President Donald Trump moved to fire the career federal prosecutor New Jersey judges picked to be acting U.S. Attorney for New Jersey, according to court records filed Tuesday.
The Department of Justice revealed Trump’s decision in an email filed with a federal judge in Pennsylvania, who is preparing to weigh in on an escalating fight between the Trump administration and the federal bench in New Jersey.
The filing underscores Trump’s direct involvement in a bid to keep his former personal attorney, Alina Habba, as New Jersey’s top federal prosecutor, despite the expiration last week of her 120-day tenure as interim U.S. attorney and New Jersey judges selecting prosecutor Desiree Leigh Grace to serve in Habba’s place. Trump recently withdrew Habba’s nomination to the Senate for the post, part of an unusual maneuver to bypass the judges’ selection and keep Habba in the role on a longer-term but still temporary basis.
Trump’s workaround is now creating uncertainty across the federal criminal justice system in New Jersey.
A defense attorney, Thomas Mirigliano, is trying to get 2024 drug and gun charges against his client thrown out by arguing the Trump administration’s maneuvering was irregular and unconstitutional. The case, which is now pending before U.S. District Judge Matthew Brann, an Obama appointee based in Pennsylvania, challenges Habba’s authority to run the office and prosecute criminal cases.
In a 29-page response made Tuesday at noon, the Department of Justice said Habba is legally the acting U.S. attorney and walked through each step of the workaround that it says allows Habba to continue serving.
But the department made lengthy arguments meant to keep criminal cases from unraveling in the event a judge decides that Habba’s authority is dubious.
Among other things, the filing argues that the 2024 case at issue was “initiated by a validly empaneled grand jury and a Senate-confirmed U.S. Attorney,” Biden-nominated Philip Sellinger. The department argues prosecutors ultimately report to and derive their power from Attorney General Pam Bondi. No one is questioning Bondi’s legitimacy. The government also argues Bondi named Habba a “special attorney,” a role that gives her authority separate from whether she is U.S. attorney.
The federal public defender in New Jersey, K. Anthony Thomas, emphasized in a separate filing Tuesday morning the “complexity and importance of the legal issues involved.” He argued that different criminal cases may present different sets of facts, depending on whether charges were brought by Habba or her predecessors.
Thomas wrote that “it is critical that the court decide these issues as they are presented by the facts of each case and with the benefit of full briefing,” a suggestion that could create sprawling litigation across New Jersey.
Thomas did not immediately respond to a request for comment.
Documents filed Tuesday by the Justice Department also show the lengths that the Trump administration went to keep Habba on the job and to be sure that Grace got the message she was fired.

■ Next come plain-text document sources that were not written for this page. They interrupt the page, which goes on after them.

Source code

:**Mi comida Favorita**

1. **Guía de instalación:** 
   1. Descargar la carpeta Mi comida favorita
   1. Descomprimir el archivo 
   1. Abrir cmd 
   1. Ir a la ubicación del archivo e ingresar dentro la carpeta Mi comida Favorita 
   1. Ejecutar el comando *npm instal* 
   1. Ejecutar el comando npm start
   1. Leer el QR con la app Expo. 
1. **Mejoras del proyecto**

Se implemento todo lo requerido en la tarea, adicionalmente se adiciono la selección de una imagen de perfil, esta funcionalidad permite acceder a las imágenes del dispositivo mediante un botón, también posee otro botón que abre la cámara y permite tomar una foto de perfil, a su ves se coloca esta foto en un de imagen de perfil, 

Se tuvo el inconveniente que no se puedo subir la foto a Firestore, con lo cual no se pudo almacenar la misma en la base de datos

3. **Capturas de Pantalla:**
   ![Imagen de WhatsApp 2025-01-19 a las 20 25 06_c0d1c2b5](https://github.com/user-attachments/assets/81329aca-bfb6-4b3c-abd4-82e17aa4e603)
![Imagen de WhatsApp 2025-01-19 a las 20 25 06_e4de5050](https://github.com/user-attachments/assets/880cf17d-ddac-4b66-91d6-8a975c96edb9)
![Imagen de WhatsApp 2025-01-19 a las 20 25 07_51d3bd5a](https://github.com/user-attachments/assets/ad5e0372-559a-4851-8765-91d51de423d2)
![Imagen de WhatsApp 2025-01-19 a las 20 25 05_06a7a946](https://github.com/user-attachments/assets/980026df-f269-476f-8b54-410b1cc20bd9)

Grace said in a LinkedIn post last week that she was honored to be appointed by the judges. At 12:02 a.m. Saturday, when Grace was to have taken office, Saurabh Sharma, a special assistant to the president, emailed Grace arguing the judges lacked the authority to appoint her and “even if” the judges had the authority, the president was removing Grace from office. The same day, Jay Macklin, the general counsel for the Executive Office for United States Attorneys, sent Grace a letter calling out the LinkedIn post saying, “as you are well aware, you were removed from employment.”
According to a Monday filing by another defense attorney, Grace’s departure is also causing other problems for the U.S. Attorney’s Office. Prosecutors asked to delay the trial in at least one case — a triple homicide, including a pregnant woman — because Grace had been handling it.
Habba picked Grace, a respected career prosecutor who is a registered Republican, to be her No. 2 earlier this year. But as Habba’s nomination became imperiled and her tenure as interim U.S. attorney was set to expire, district court judges selected Grace to replace Habba under a federal power that allows judges to appoint prosecutors until the Senate confirms the president’s nominee.